Framework: SvelteKit + Svelte

Same foundation as my content sites, but used very differently. SvelteKit handles both the frontend and the API layer — all the REST endpoints live as +server.ts files alongside the UI routes. No separate backend service to maintain.

Svelte’s runes ($state, $derived, $effect) make state management straightforward. Combined with Supabase’s real-time subscriptions, I get reactive UIs that stay in sync across tabs and users without much ceremony.

The app is organized by feature domain — /projects, /tickets, /clients, /forms, /uptime — each with its own routes, components, and page state.

Database: Supabase (PostgreSQL)

Supabase is the backend. It gives me PostgreSQL with a few critical extras:

  • Auth — JWT-based authentication with role-based access control. Internal users vs. external clients, session management with cookies, all handled through Supabase’s auth layer.
  • Real-time — Subscriptions that push database changes to connected clients. Combined with optimistic updates on the frontend, the UI stays responsive.
  • Storage — File uploads up to 50MB without building a separate file service.
  • Cronpg_cron for scheduled database jobs.

No ORM. I use Supabase’s client SDK with TypeScript types generated directly from the database schema. The types stay in sync with the actual tables, so if a column changes, the compiler catches it.

There are database migrations tracking the schema over time, all version controlled.

AI: Anthropic Claude

Resolve has deep AI integration using the Anthropic SDK. There’s a custom tool registry system that gives Claude access to projects, tickets, and tasks — so the AI can actually perform actions in the app, not just answer questions.

The AI agent runner manages context (current project, ticket, task) and tool execution. It’s one of the most interesting parts of the codebase and something I’m actively expanding.

Styling: Tailwind CSS + Bits UI

Same Tailwind setup as my content sites, but with Bits UI for headless components — dropdowns, dialogs, popovers, and other complex UI patterns that need proper accessibility and keyboard handling.

# What you need to do:
Extend the write-up on Resolve's tech stack past its final sentence, keeping its section headings and first-person voice.

# Stored items:
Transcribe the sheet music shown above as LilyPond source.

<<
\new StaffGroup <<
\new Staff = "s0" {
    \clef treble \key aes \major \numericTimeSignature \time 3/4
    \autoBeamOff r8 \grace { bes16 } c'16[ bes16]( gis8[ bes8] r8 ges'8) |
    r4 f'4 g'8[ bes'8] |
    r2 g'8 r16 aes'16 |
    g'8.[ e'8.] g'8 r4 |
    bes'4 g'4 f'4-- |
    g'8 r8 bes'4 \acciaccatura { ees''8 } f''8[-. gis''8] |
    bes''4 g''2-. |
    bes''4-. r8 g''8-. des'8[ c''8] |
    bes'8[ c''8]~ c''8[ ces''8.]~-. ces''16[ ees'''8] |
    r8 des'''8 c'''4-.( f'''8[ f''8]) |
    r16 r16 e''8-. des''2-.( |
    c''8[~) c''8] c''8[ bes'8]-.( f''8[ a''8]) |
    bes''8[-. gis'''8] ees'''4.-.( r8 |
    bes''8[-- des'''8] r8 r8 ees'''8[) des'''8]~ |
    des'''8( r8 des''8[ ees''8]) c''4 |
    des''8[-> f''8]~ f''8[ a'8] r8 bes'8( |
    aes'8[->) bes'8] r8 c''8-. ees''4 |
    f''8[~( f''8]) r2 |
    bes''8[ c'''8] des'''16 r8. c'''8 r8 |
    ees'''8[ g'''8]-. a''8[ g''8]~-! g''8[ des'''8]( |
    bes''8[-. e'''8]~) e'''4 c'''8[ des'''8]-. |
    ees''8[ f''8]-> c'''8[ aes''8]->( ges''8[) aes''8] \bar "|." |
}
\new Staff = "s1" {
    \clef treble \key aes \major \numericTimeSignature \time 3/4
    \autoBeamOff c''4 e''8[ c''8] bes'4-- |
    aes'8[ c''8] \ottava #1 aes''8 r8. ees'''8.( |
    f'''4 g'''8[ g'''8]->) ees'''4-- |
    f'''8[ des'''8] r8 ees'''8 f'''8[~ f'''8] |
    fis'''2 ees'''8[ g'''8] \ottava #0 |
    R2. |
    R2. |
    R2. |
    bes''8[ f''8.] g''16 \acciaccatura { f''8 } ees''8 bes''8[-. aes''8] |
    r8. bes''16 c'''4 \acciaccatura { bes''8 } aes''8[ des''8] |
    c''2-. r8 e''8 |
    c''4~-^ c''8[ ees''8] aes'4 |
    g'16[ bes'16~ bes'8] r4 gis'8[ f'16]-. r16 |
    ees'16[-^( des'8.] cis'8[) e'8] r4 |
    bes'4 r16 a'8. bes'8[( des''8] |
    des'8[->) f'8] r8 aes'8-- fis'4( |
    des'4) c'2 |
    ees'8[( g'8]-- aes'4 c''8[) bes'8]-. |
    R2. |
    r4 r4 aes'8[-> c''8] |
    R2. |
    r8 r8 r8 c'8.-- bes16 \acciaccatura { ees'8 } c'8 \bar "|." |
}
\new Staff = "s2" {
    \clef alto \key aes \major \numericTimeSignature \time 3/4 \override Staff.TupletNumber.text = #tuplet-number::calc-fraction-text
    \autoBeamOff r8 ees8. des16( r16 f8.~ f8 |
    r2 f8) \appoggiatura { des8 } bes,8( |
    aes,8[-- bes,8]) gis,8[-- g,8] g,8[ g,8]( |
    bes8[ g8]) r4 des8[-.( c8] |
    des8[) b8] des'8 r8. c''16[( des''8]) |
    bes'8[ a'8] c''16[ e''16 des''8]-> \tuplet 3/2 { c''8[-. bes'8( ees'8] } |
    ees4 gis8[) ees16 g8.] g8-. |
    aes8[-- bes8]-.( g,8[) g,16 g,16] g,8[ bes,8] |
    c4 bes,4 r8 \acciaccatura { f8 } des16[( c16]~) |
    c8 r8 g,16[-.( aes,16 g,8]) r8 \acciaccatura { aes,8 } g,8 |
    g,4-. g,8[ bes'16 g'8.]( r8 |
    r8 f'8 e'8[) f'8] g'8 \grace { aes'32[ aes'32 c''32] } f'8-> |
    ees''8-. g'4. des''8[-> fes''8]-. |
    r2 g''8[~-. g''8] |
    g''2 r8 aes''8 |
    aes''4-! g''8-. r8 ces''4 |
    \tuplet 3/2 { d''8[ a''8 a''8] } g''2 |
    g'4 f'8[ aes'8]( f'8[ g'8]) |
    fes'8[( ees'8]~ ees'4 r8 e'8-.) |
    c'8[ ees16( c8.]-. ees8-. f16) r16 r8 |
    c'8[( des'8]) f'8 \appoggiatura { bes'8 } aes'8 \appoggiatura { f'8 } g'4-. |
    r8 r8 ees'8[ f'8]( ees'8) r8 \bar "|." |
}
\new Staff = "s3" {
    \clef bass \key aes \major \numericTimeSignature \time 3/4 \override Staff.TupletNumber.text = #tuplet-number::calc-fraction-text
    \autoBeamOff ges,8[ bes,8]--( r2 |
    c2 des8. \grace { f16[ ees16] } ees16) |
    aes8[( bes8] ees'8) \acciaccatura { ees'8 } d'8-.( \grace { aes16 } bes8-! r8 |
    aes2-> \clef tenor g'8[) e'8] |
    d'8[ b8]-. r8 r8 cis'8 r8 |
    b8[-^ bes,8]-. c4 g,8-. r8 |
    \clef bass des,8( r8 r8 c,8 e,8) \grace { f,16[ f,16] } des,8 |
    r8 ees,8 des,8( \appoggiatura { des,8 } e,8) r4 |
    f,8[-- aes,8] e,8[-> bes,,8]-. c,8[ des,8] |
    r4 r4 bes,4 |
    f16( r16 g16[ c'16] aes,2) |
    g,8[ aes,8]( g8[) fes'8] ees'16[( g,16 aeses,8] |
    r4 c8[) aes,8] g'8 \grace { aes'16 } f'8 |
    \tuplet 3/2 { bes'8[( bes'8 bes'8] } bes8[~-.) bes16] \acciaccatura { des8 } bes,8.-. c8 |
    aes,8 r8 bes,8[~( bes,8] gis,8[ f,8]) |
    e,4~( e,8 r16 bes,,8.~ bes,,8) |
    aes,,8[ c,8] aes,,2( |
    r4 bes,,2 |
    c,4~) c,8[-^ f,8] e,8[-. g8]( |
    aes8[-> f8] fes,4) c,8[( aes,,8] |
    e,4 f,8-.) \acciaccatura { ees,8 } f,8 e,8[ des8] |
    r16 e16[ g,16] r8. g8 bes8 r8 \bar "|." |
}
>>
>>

# Result of this exercise:
I use Tailwind Merge and Tailwind Variants for composing utility classes, and Lucide for icons throughout the app.

API Design

All API endpoints are SvelteKit server routes. There’s a service layer pattern — email.service.ts, conversation.service.ts, comment.service.ts — that keeps business logic separate from route handlers.

Authorization is handled in hooks.server.ts, which checks roles and restricts internal-only routes before they execute.

Email: Resend

Resend handles transactional email delivery. Each company in the system can have its own API key, so emails come from the right domain. There’s a templates service for building consistent email content.

Background Jobs

Vercel cron triggers hit /api/jobs/process every minute. The job queue system picks up pending work — sending emails, processing webhooks, running uptime checks — and executes it. Simple, reliable, and no separate worker infrastructure to manage.

Hosting: Vercel

Same as my content sites — Vercel with @sveltejs/adapter-vercel. But for an app like Resolve, Vercel is doing more than serving static files. It’s running server-side routes, API endpoints, and cron jobs.

Security headers (X-Content-Type-Options, X-Frame-Options, Referrer-Policy) are configured in vercel.json.

Testing: Vitest + Playwright

  • Vitest for unit tests with jsdom for DOM testing.
  • Playwright for end-to-end tests with auth state management — tests log in once and reuse the session.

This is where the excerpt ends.